::: Data for this exercise :::

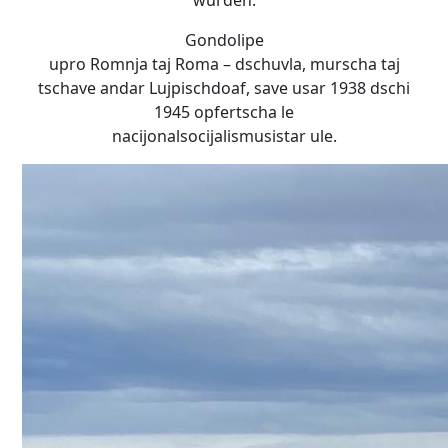
wurden.
Gondolipe
upro Romnja taj Roma – dschuvla, murscha taj
tschave andar Lujpischdoaf, save usar 1938 dschi
1945 opfertscha le
nacijonalsocijalismusistar ule.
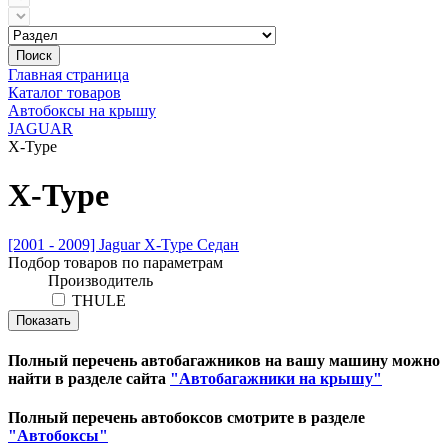
Поиск
Главная страница
Каталог товаров
Автобоксы на крышу
JAGUAR
X-Type
X-Type
[2001 - 2009] Jaguar X-Type Седан
Подбор товаров по параметрам
Производитель
THULE
Полный перечень автобагажников на вашу машину можно
найти в разделе сайта
"Автобагажники на крышу"
Полный перечень автобоксов смотрите в разделе
"Автобоксы"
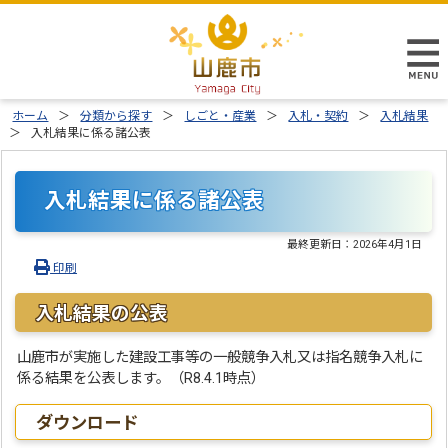
ホーム
分類から探す
しごと・産業
入札・契約
入札結果
入札結果に係る諸公表
入札結果に係る諸公表
最終更新日：
2026年4月1日
印刷
入札結果の公表
山鹿市が実施した建設工事等の一般競争入札又は指名競争入札に
係る結果を公表します。（R8.4.1時点）
ダウンロード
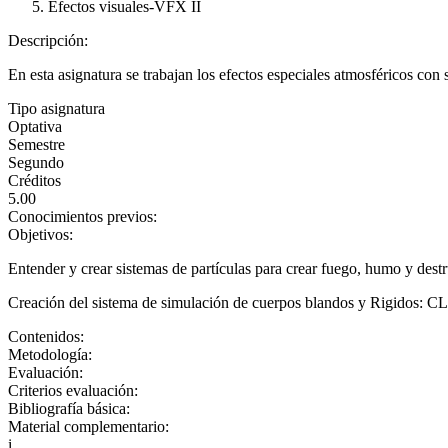
Efectos visuales-VFX II
Descripción:
En esta asignatura se trabajan los efectos especiales atmosféricos con
Tipo asignatura
Optativa
Semestre
Segundo
Créditos
5.00
Conocimientos previos:
Objetivos:
Entender y crear sistemas de partículas para crear fuego, humo y destru
Creación del sistema de simulación de cuerpos blandos y Rigidos:
Contenidos:
Metodología:
Evaluación:
Criterios evaluación:
Bibliografía básica:
Material complementario:
i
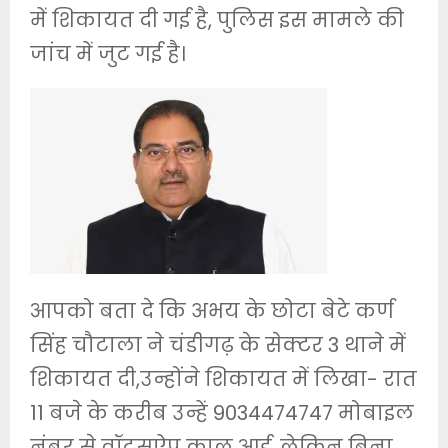
में शिकायत दी गई है, पुलिस इस मामले की
जांच में जुट गई है।
आपको बता दे कि अभय के छोटा बेटे कर्ण
सिंह चौटाला ने चंडीगढ़ के सेक्टर 3 थाने में
शिकायत दी,उन्होंने शिकायत में लिखा- रात
11 बजे के करीब उन्हें 9034474747 मोबाइल
नंबर से वॉट्सऐप काल आई, लेकिन बिना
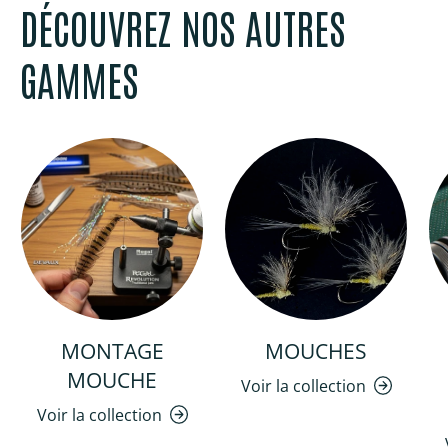
DÉCOUVREZ NOS AUTRES
GAMMES
MONTAGE
MOUCHES
MOUCHE
Voir la collection
Voir la collection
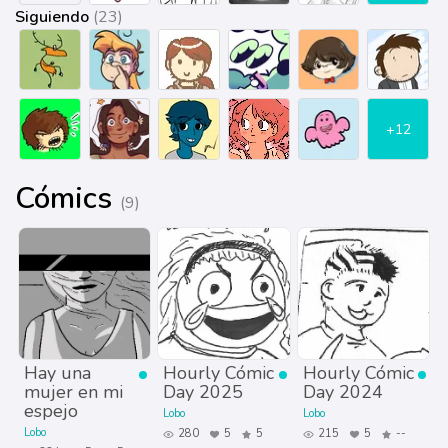
Siguiendo
(23)
+12
Cómics
(9)
Hay una
Hourly Cómic
Hourly Cómic
mujer en mi
Day 2025
Day 2024
espejo
Lobo
Lobo
Lobo
280
5
5
215
5
--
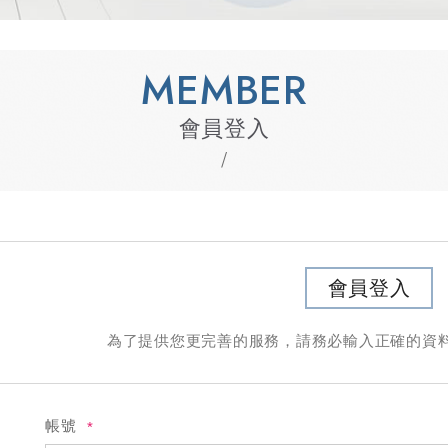
MEMBER
會員登入
會員登入
為了提供您更完善的服務，請務必輸入正確的資
帳號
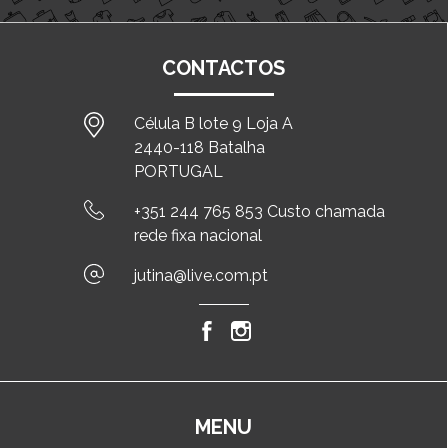
CONTACTOS
Célula B lote 9 Loja A
2440-118 Batalha
PORTUGAL
+351 244 765 853 Custo chamada
rede fixa nacional
jutina@live.com.pt
MENU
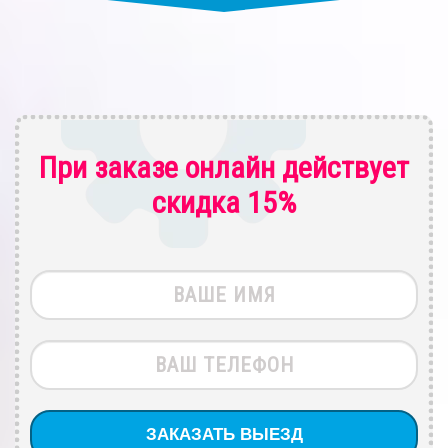
При заказе онлайн действует
скидка 15%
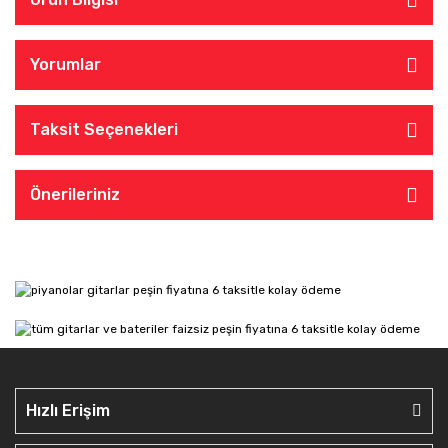
Yorumlar
Taksit Seçenekleri
Önerileriniz
Hızlı Erişim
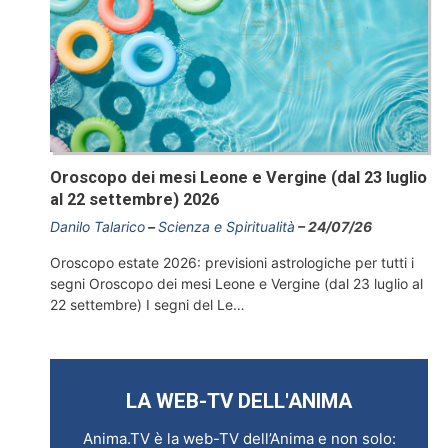
Oroscopo dei mesi Leone e Vergine (dal 23 luglio
al 22 settembre) 2026
Danilo Talarico
Scienza e Spiritualità
24/07/26
Oroscopo estate 2026: previsioni astrologiche per tutti i
segni Oroscopo dei mesi Leone e Vergine (dal 23 luglio al
22 settembre) I segni del Le…
LA WEB-TV DELL'ANIMA
Anima.TV è la web-TV dell’Anima e non solo:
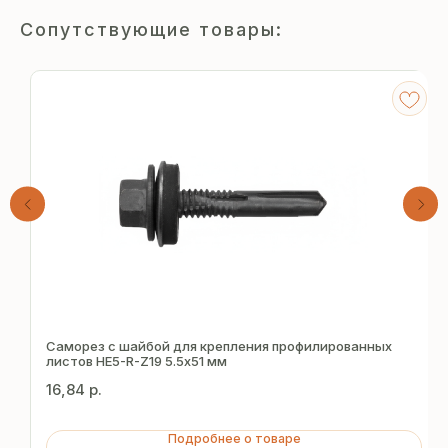
Сопутствующие товары:
Получите
бесплатный расчёт
Саморез с шайбой для крепления профилированных
листов HE5-R-Z19 5.5х51 мм
за 15 минут
16,84
р.
Отправьте заявку — и получите
Подробнее о товаре
персональное коммерческое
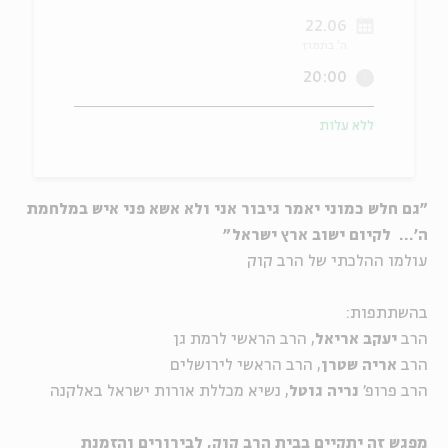
22.06
ה
אנגלית
מיוחדי
ה' בתמוז
20:00
ללא עלות
"גם חלש כמוני יאמר גיבור אני ולא אשא פני איש במלחמת
ה'... לקיום ישוב ארץ ישראל"
עולמו ההלכתי של הרב קוק
בהשתתפות:
הרב
יעקב אריאל
, הרב הראשי לרמת גן
הרב
אריה שטרן
, הרב הראשי לירושלים
הרב פרופ'
נריה גוטל
, נשיא מכללת אורות ישראל באלקנה
מפגש זה יתקיים בבית הרב קוק, לבירורים והזמנת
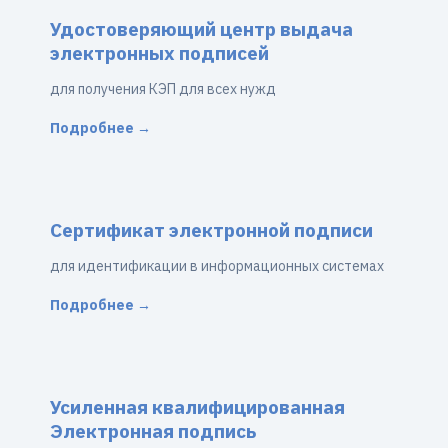
Удостоверяющий центр выдача
электронных подписей
для получения КЭП для всех нужд
Подробнее →
Сертификат электронной подписи
для идентификации в информационных системах
Подробнее →
Усиленная квалифицированная
Электронная подпись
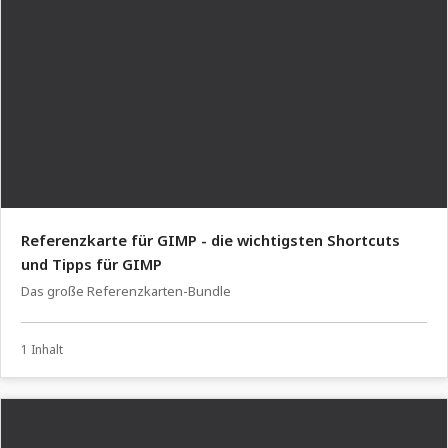
Referenzkarte für GIMP - die wichtigsten Shortcuts
und Tipps für GIMP
Das große Referenzkarten-Bundle
1 Inhalt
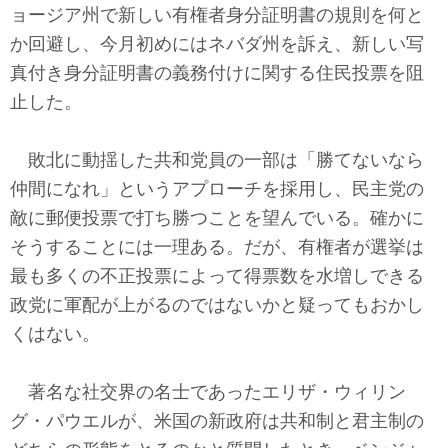
ョージア州で新しい有権者身分証明書の規則を何と
か回避し、今月初めにはネバダ州を訴え、新しい写
真付き身分証明書の義務付けに関する住民投票を阻
止した。
敗北に動揺した共和党員の一部は「勝てないなら
仲間になれ」というアプローチを採用し、民主党の
敵に郵便投票で打ち勝つことを望んでいる。確かに
そうすることには一理ある。だが、有権者が選挙は
最も多くの不正投票によって得票数を水増しできる
政党に軍配が上がるのではないかと疑ってもおかし
くはない。
著名な社交界の名士であったエリザ・ウィリン
グ・パウエルが、米国の新政府は共和制と君主制の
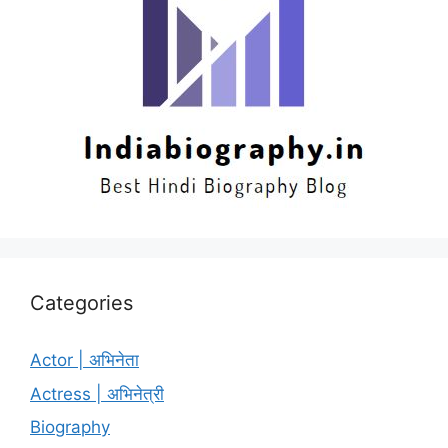
Categories
Actor | अभिनेता
Actress | अभिनेत्री
Biography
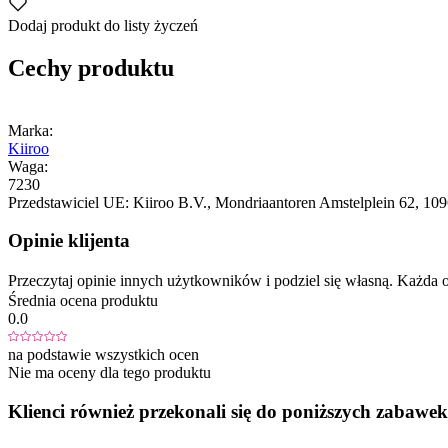
Dodaj produkt do listy życzeń
Cechy produktu
Marka:
Kiiroo
Waga:
7230
Przedstawiciel UE:
Kiiroo B.V.
, Mondriaantoren Amstelplein 62
, 10
Opinie klijenta
Przeczytaj opinie innych użytkowników i podziel się własną. Każd
Średnia ocena produktu
0.0
na podstawie wszystkich ocen
Nie ma oceny dla tego produktu
Klienci również przekonali się do poniższych zabawek.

:::

What you have to do
Exactly as written, set down each line of the records, leaving out the pictures.

Result of this task
wurden.
Gondolipe
upro Romnja taj Roma – dschuvla, murscha taj
tschave andar Lujpischdoaf, save usar 1938 dschi
1945 opfertscha le
nacijonalsocijalismusistar ule.
Поиск
Главная страница
Каталог товаров
Автобоксы на крышу
JAGUAR
X-Type
X-Type
[2001 - 2009] Jaguar X-Type Седан
Подбор товаров по параметрам
Производитель
THULE
Полный перечень автобагажников на вашу машину можно
найти в разделе сайта
"Автобагажники на крышу"
Полный перечень автобоксов смотрите в разделе
"Автобоксы"
ホーム
分類から探す
しごと・産業
入札・契約
入札結果
入札結果に係る諸公表
入札結果に係る諸公表
最終更新日：
2026年4月1日
印刷
入札結果の公表
山鹿市が実施した建設工事等の一般競争入札又は指名競争入札に
係る結果を公表します。（R8.4.1時点）
ダウンロード
Efectos visuales-VFX II
Descripción:
En esta asignatura se trabajan los efectos especiales atmosféricos con
Tipo asignatura
Optativa
Semestre
Segundo
Créditos
5.00
Conocimientos previos:
Objetivos:
Entender y crear sistemas de partículas para crear fuego, humo y destru
Creación del sistema de simulación de cuerpos blandos y Rigidos:
Contenidos:
Metodología:
Evaluación:
Criterios evaluación:
Bibliografía básica:
Material complementario:
i
में शिकायत दी गई है, पुलिस इस मामले की
जांच में जुट गई है।
आपको बता दे कि अभय के छोटा बेटे कर्ण
सिंह चौटाला ने चंडीगढ़ के सेक्टर 3 थाने में
शिकायत दी,उन्होंने शिकायत में लिखा- रात
11 बजे के करीब उन्हें 9034474747 मोबाइल
नंबर से वॉट्सऐप काल आई, लेकिन बिना
DÉCOUVREZ NOS AUTRES
GAMMES
MONTAGE
MOUCHES
MOUCHE
Voir la collection
Voir la collection
Siguiendo
(23)
+12
Cómics
(9)
Hay una
Hourly Cómic
Hourly Cómic
mujer en mi
Day 2025
Day 2024
espejo
Lobo
Lobo
Lobo
280
5
5
215
5
--
MEMBER
會員登入
會員登入
為了提供您更完善的服務，請務必輸入正確的資
帳號
CONTACTOS
Célula B lote 9 Loja A
2440-118 Batalha
PORTUGAL
+351 244 765 853 Custo chamada
rede fixa nacional
jutina@live.com.pt
MENU
При заказе онлайн действует
скидка 15%
Yorumlar
Taksit Seçenekleri
Önerileriniz
Hızlı Erişim
Oroscopo dei mesi Leone e Vergine (dal 23 luglio
al 22 settembre) 2026
Danilo Talarico
Scienza e Spiritualità
24/07/26
Oroscopo estate 2026: previsioni astrologiche per tutti i
segni Oroscopo dei mesi Leone e Vergine (dal 23 luglio al
22 settembre) I segni del Le…
LA WEB-TV DELL'ANIMA
Anima.TV è la web-TV dell’Anima e non solo:
Сопутствующие товары:
Получите
бесплатный расчёт
Саморез с шайбой для крепления профилированных
листов HE5-R-Z19 5.5х51 мм
за 15 минут
16,84
р.
Отправьте заявку — и получите
Подробнее о товаре
персональное коммерческое
22.06
ה
אנגלית
מיוחדי
ה' בתמוז
20:00
ללא עלות
"גם חלש כמוני יאמר גיבור אני ולא אשא פני איש במלחמת
ה'... לקיום ישוב ארץ ישראל"
עולמו ההלכתי של הרב קוק
בהשתתפות:
הרב
יעקב אריאל
, הרב הראשי לרמת גן
הרב
אריה שטרן
, הרב הראשי לירושלים
הרב פרופ'
נריה גוטל
, נשיא מכללת אורות ישראל באלקנה
מפגש זה יתקיים בבית הרב קוק, לבירורים והזמנת
Удостоверяющий центр выдача
электронных подписей
для получения КЭП для всех нужд
Подробнее →
Сертификат электронной подписи
для идентификации в информационных системах
Подробнее →
Усиленная квалифицированная
Электронная подпись
Referenzkarte für GIMP - die wichtigsten Shortcuts
und Tipps für GIMP
Das große Referenzkarten-Bundle
1 Inhalt
ョージア州で新しい有権者身分証明書の規則を何と
か回避し、今月初めにはネバダ州を訴え、新しい写
真付き身分証明書の義務付けに関する住民投票を阻
止した。
敗北に動揺した共和党員の一部は「勝てないなら
仲間になれ」というアプローチを採用し、民主党の
敵に郵便投票で打ち勝つことを望んでいる。確かに
そうすることには一理ある。だが、有権者が選挙は
最も多くの不正投票によって得票数を水増しできる
政党に軍配が上がるのではないかと疑ってもおかし
くはない。
著名な社交界の名士であったエリザ・ウィリン
グ・パウエルが、米国の新政府は共和制と君主制の
Categories
Actor | अभिनेता
Actress | अभिनेत्री
Biography
Dodaj produkt do listy życzeń
Cechy produktu
Marka:
Kiiroo
Waga:
7230
Przedstawiciel UE:
Kiiroo B.V.
, Mondriaantoren Amstelplein 62
, 10
Opinie klijenta
Przeczytaj opinie innych użytkowników i podziel się własną. Każd
Średnia ocena produktu
0.0
na podstawie wszystkich ocen
Nie ma oceny dla tego produktu
Klienci również przekonali się do poniższych zabawek.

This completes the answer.